**** Dataset extract

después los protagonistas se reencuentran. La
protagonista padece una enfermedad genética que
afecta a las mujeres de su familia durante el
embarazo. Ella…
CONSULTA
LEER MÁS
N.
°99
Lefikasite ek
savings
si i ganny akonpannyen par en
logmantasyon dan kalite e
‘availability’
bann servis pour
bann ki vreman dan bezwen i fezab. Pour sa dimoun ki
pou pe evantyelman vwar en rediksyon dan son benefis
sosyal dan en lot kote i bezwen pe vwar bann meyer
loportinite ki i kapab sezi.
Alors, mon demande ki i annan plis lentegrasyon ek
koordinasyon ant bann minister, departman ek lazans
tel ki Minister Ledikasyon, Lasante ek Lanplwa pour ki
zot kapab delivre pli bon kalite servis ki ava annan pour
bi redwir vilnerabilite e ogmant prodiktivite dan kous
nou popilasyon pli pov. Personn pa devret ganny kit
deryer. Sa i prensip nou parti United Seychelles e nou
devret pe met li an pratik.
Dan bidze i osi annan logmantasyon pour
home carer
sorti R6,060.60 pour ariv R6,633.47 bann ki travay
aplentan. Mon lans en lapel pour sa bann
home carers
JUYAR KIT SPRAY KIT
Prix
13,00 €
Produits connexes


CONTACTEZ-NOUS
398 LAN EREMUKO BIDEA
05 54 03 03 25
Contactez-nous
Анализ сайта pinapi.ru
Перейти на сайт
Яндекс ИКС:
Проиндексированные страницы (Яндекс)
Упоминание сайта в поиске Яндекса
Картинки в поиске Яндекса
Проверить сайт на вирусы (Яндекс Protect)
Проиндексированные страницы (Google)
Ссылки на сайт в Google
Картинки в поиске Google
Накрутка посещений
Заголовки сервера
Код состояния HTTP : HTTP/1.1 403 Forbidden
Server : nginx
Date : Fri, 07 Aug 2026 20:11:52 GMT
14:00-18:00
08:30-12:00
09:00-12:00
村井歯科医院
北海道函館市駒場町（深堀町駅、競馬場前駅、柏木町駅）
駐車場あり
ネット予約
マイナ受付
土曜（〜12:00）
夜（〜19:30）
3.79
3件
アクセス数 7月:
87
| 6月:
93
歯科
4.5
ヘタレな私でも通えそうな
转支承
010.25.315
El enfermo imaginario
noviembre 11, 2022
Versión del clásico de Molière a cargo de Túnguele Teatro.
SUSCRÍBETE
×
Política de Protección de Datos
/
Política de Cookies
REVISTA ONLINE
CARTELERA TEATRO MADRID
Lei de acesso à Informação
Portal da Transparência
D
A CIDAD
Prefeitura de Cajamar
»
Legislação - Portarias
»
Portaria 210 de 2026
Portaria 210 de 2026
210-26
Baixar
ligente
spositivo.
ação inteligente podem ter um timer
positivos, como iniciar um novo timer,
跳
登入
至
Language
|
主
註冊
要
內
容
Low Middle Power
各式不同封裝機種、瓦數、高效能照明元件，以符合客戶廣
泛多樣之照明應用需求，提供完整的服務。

********

— Problem to solve —
Give the count of lines in the data that contain the word "bezwen", and write nothing besides it.

— Finished task —
2